Patrick Hale, Chief Information Officer, VITAS® Healthcare
1. In the light of your experience, what are the trends and challenges you’ve witnessed happening concerning the Healthcare Tech space?
By any measure, healthcare innovation is proceeding at a dizzy pace. Care providers are spending more and more of their budgets on IT-related solutions, and for the most part, that is an excellent thing for CIOs. Innovation stewardship is probably the single biggest challenge I face daily. At VITAS, every dollar spent on IT needs to provide value for clinicians and our company. We budget projects with the attitude that every dollar spent on us is one less dollar spent at the bedside, so we need to make every project count.
2. Could you talk about your approach to identifying the right partnership providers from the lot?
I have four rules I live by when selecting and evaluating partners:
1. Partners need to bring real value to the table: We hire partners because they possess a skill beyond our current capabilities, and we expect them to be experts. I’m not a fan of traditional consulting where my company pays for a report with graphics and pretty colors that says exactly what our people knew all along.
2. You get one chance to make a first Impression: Deliver…always. Right partners make themselves available from the second our project starts.
3. Put some skin in the game: Any vendor who truly believes in what they sell will share in the risk and provide incentives for project commitments.
4. Our partners’ passion for excellence should match ours: Our bar is high. Theirs should be higher.
3. Could you elaborate on some exciting and impactful project/initiatives that you’re currently overseeing?
Almost every portion of our IT architecture is undergoing rapid transformation.
• The setting of care is moving away from traditional doctor’s offices and hospitals, and we stand on the cusp of realizing that the key to wellness is to interact with patients–usually in their own homes– before they are ill. In response, our clinical systems have moved to “mobile-first,” enabling our clinical teams to be where they are needed most…at the patient’s bedside.
I believe that nothing transformational happens without someone getting excited about it. I try to bring a passion for innovation that helps our employees understand that EVERY contribution is crucial
• Our core infrastructure has been rapidly virtualized to maintain cost-effectiveness and maximum nimbleness. We are proud to be an early adopter of a fully “software-defined” data center.
• We are innovating the use of virtual reality for terminally ill patients. It involves using soothing distraction therapy to reduce the use of opioids, keeping our patients calm and allowing them to experience last wishes (like attending a wedding or visiting their home country one last time) without ever leaving the bed.
• Our company is evolving into a data-driven organization where strategic direction must be bolstered in equal measure by factual data and ongoing measurement. A world-class data warehouse enables this effort.
4. What are some of the points of discussion that go on in your leadership panel? What are the strategic points that you go by to steer the company forward?
We talk a ton about people—how to motivate them, how to develop them, and how to become better leaders for them. Our company is only as good as our people, and we want to have a company that is more than a great place to work; we want a company that is also changing the face of healthcare in the U.S. We can’t achieve that without great people.

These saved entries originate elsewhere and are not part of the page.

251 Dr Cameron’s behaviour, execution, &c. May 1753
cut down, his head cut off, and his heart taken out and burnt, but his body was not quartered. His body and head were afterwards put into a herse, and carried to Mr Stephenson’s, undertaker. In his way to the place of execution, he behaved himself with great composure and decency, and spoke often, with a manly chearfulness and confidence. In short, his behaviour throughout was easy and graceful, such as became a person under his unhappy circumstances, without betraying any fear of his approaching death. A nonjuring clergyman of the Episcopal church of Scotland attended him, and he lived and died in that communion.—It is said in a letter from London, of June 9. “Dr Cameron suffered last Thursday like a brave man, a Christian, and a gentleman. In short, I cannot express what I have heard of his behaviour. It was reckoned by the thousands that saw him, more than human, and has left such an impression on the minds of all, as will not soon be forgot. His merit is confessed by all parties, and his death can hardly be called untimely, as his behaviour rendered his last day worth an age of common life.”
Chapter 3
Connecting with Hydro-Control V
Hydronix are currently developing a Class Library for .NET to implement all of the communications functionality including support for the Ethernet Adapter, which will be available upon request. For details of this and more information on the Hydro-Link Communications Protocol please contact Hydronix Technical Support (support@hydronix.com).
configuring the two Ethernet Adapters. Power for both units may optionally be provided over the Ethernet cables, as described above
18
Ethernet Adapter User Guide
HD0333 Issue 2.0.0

5. Can you draw an analogy between your personality traits, hobbies, and how they reflect on your leadership strategy?
I believe that nothing transformational happens without someone getting excited about it. I try to bring a passion for innovation that helps our employees understand that EVERY contribution is crucial. All my leaders spend time helping our employees understand that what they do is directly tied to serving our patients and their families, human beings who are facing some of the most challenging times of their life. If our solutions can help a nurse get to the bedside faster or help alleviate a terminal cancer patient’s pain, then we will move heaven and earth to make it so. Passion drives actions and actions can change the world one patient, one project at a time.
6. How do you see the evolution of the Healthcare Tech arena a few years from now about some of its potential disruptions and transformations?
The only prediction about the future of healthcare I subscribe to is that three years from now, almost nothing will be the same. Any truly “strategic” plan for healthcare has to start with creating nimbleness in our company’s ability to adapt to the rapidly changing conditions. VITAS IT continually analyzes our architecture and plans to eliminate barriers that slow our speed of innovation. Many times those investments may not be the sexiest of projects, but we are blessed to have an executive team with a fantastic downfield vision for the value that flexible technology brings.
7. What would be the single piece of advice that you could impart to a fellow or aspiring professional in your field, looking to embark on a similar venture or professional journey along the lines of your service and area of expertise?
Get passionate about your work and then surround yourself with others who feel the same way. Culture is a huge predictor of success and happiness. If you find yourself surrounded by critics, change the view. Ninety percent (90%) of my professional regrets involve staying in a negative situation too long. I know it’s hard, and I realize how much courage a leap of faith can take, but believe me you either need to find meaning in your work, or you need to get work where you find meaning.